Cholesterol is a waxy, fatty substance that's found in all the cells in your body. Your body needs some cholesterol to make hormones, vitamin D, and substances that help you digest foods. But if you have too much cholesterol in your blood, it can combine with other substances in your blood and form plaque. Plaque is a sticky substance that can build up in your arteries and make them hard and narrow. This condition is called atherosclerosis, and it can lead to heart disease, heart attack, or stroke.
You can have high cholesterol and not know it. That's why it's important to get your cholesterol checked regularly starting at age 20. If you have high cholesterol, you can take steps to lower it and protect your heart.
There are a few different ways that you can check your cholesterol levels. One way is to have a blood test done by your doctor. This will give you an accurate reading of your cholesterol levels. Another way to check your cholesterol levels is to use a home cholesterol test kit. These kits are available at most pharmacies and some grocery stores. They are relatively inexpensive and easy to use.
If you are concerned about your cholesterol levels, talk to your doctor. He or she can help you determine the best course of action to take.
Foods or Daily Habits that increase Cholesterol
Your cholesterol levels can be affected by the foods you eat and the daily habits you have. Here are some things that can increase your cholesterol:
- Eating foods high in saturated fats, like red meat, butter, and full-fat dairy products.
- Eating foods high in trans fats, like processed snack foods, fried foods, and baked goods.
- Leading a sedentary lifestyle. A sedentary lifestyle is one where a person does not get much physical activity. This can be due to a variety of reasons, such as working at a desk job or watching TV for long periods of time. Not getting enough exercise can lead to health problems, such as obesity and heart disease. It is important to find ways to incorporate more physical activity into your life, even if it means making small changes like taking a walk during your lunch break.
- Smoking cigarettes.
Making some changes to your diet and lifestyle can help to lower your cholesterol levels and improve your overall health. Talk to your doctor about what steps you can take to reduce your risk of heart disease.
Long Term effects if left untreated
High cholesterol is a serious problem that can lead to long-term health complications. Left untreated, it can damage your arteries, leading to heart disease, stroke, and other potentially life-threatening conditions. While there are medications available to help control cholesterol levels, making lifestyle changes is also important in managing this condition.
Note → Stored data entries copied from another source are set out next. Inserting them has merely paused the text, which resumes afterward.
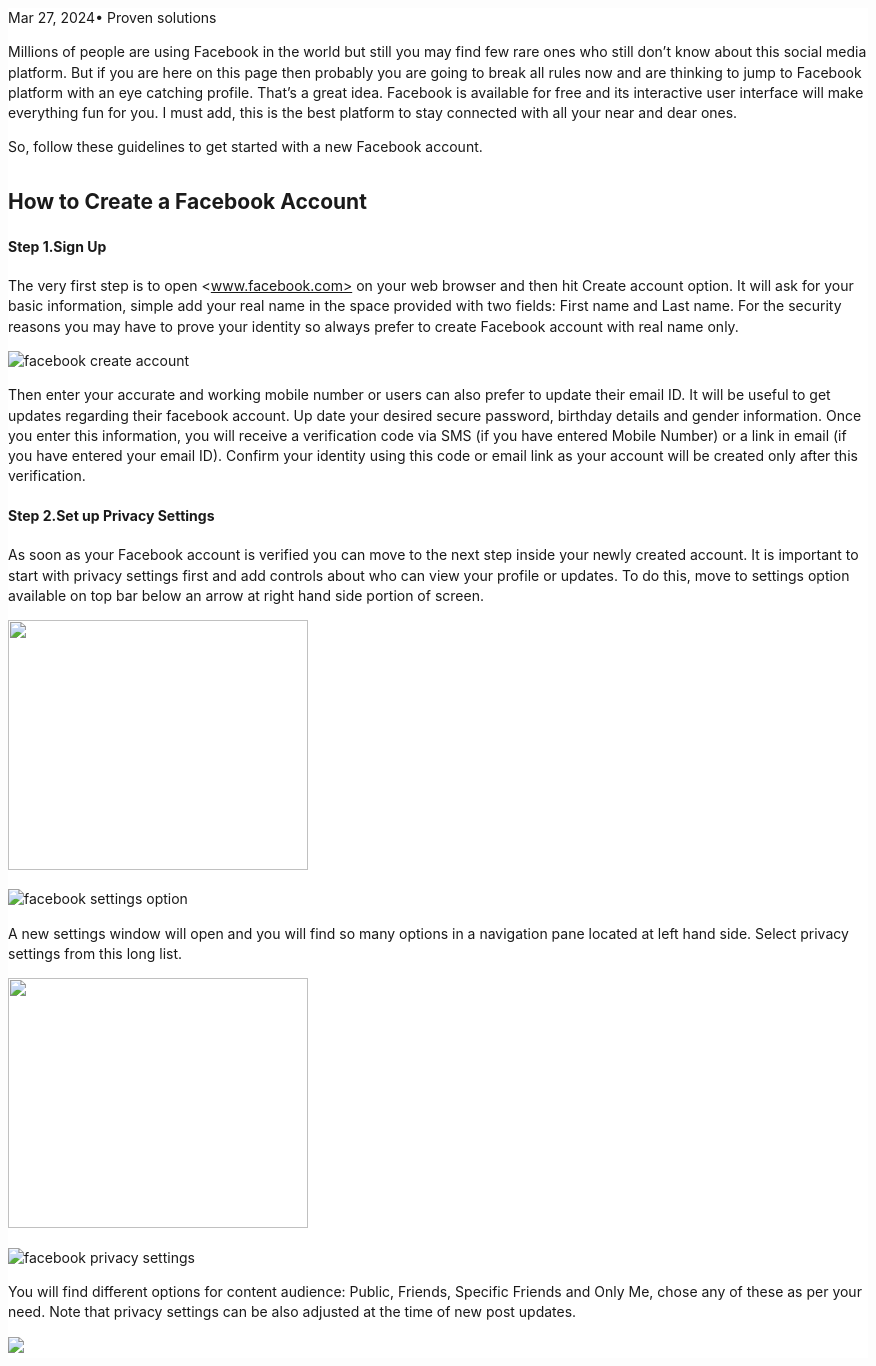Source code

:  Mar 27, 2024• Proven solutions

 Millions of people are using Facebook in the world but still you may find few rare ones who still don’t know about this social media platform. But if you are here on this page then probably you are going to break all rules now and are thinking to jump to Facebook platform with an eye catching profile. That’s a great idea. Facebook is available for free and its interactive user interface will make everything fun for you. I must add, this is the best platform to stay connected with all your near and dear ones.

 So, follow these guidelines to get started with a new Facebook account.

## How to Create a Facebook Account

#### Step 1.Sign Up

 The very first step is to open <www.facebook.com> on your web browser and then hit Create account option. It will ask for your basic information, simple add your real name in the space provided with two fields: First name and Last name. For the security reasons you may have to prove your identity so always prefer to create Facebook account with real name only.

![facebook create account](https://images.wondershare.com/filmora/article-images/facebook-create-account.jpg)

 Then enter your accurate and working mobile number or users can also prefer to update their email ID. It will be useful to get updates regarding their facebook account. Up date your desired secure password, birthday details and gender information. Once you enter this information, you will receive a verification code via SMS (if you have entered Mobile Number) or a link in email (if you have entered your email ID). Confirm your identity using this code or email link as your account will be created only after this verification.

#### Step 2.Set up Privacy Settings

 As soon as your Facebook account is verified you can move to the next step inside your newly created account. It is important to start with privacy settings first and add controls about who can view your profile or updates. To do this, move to settings option available on top bar below an arrow at right hand side portion of screen.


<a href="https://godlikehost.sjv.io/c/5597632/1920047/21774" target="_top" id="1920047"><img src="//a.impactradius-go.com/display-ad/21774-1920047" border="0" alt="" width="300" height="250"/></a><img height="0" width="0" src="https://imp.pxf.io/i/5597632/1920047/21774" style="position:absolute;visibility:hidden;" border="0" />

![facebook settings option](https://images.wondershare.com/filmora/article-images/facebook-settings-option.jpg)

 A new settings window will open and you will find so many options in a navigation pane located at left hand side. Select privacy settings from this long list.


<a href="https://printrendy.pxf.io/c/5597632/1453719/17020" target="_top" id="1453719"><img src="//a.impactradius-go.com/display-ad/17020-1453719" border="0" alt="" width="300" height="250"/></a><img height="0" width="0" src="https://imp.pxf.io/i/5597632/1453719/17020" style="position:absolute;visibility:hidden;" border="0" />

![facebook privacy settings](https://images.wondershare.com/filmora/article-images/facebook-privacy-settings.jpg)

 You will find different options for content audience: Public, Friends, Specific Friends and Only Me, chose any of these as per your need. Note that privacy settings can be also adjusted at the time of new post updates.


<a href="https://shop.mondly.com/affiliate.php?ACCOUNT=ATISTUDI&AFFILIATE=108875&PATH=https%3A%2F%2Fwww.mondly.com%3FAFFILIATE%3D108875%26RESOURCE%3D%2BBusiness%2B970x90%2B"><img src="https://secure.avangate.com/images/merchant/69c418c33ec2e1a4267fa9bb77fa1428/business-970x90.gif" border="0"></a>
Here are some of the potential long-term effects of high cholesterol:
Arterial damage: Over time, high levels of cholesterol can damage the arteries, making them narrower and less flexible. This can lead to atherosclerosis, a condition in which plaque builds up on the artery walls and reduces blood flow. Atherosclerosis increases the risk for heart attack and stroke.
Arterial damage: Heart disease: High cholesterol is a major risk factor for heart disease, the leading cause of death in the United States. Heart disease occurs when plaque builds up in the arteries and makes it difficult for blood to flow through. This can lead to a heart attack or stroke.
Stroke: High cholesterol can also increase the risk for stroke, which occurs when blood flow to the brain is blocked. Stroke can cause permanent damage to the brain and even death.
Kidney disease: High cholesterol can also lead to kidney disease, a condition in which the kidneys are unable to filter out waste from the blood effectively. This can lead to kidney failure, which requires dialysis or a kidney transplant to treat.
High cholesterol is a serious condition that can have many long-term consequences if it is not treated. If you have high cholesterol, talk to your doctor about the best way to manage it. Making lifestyle changes, such as eating a healthy diet and getting regular exercise, can help to control cholesterol levels and reduce the risk of complications.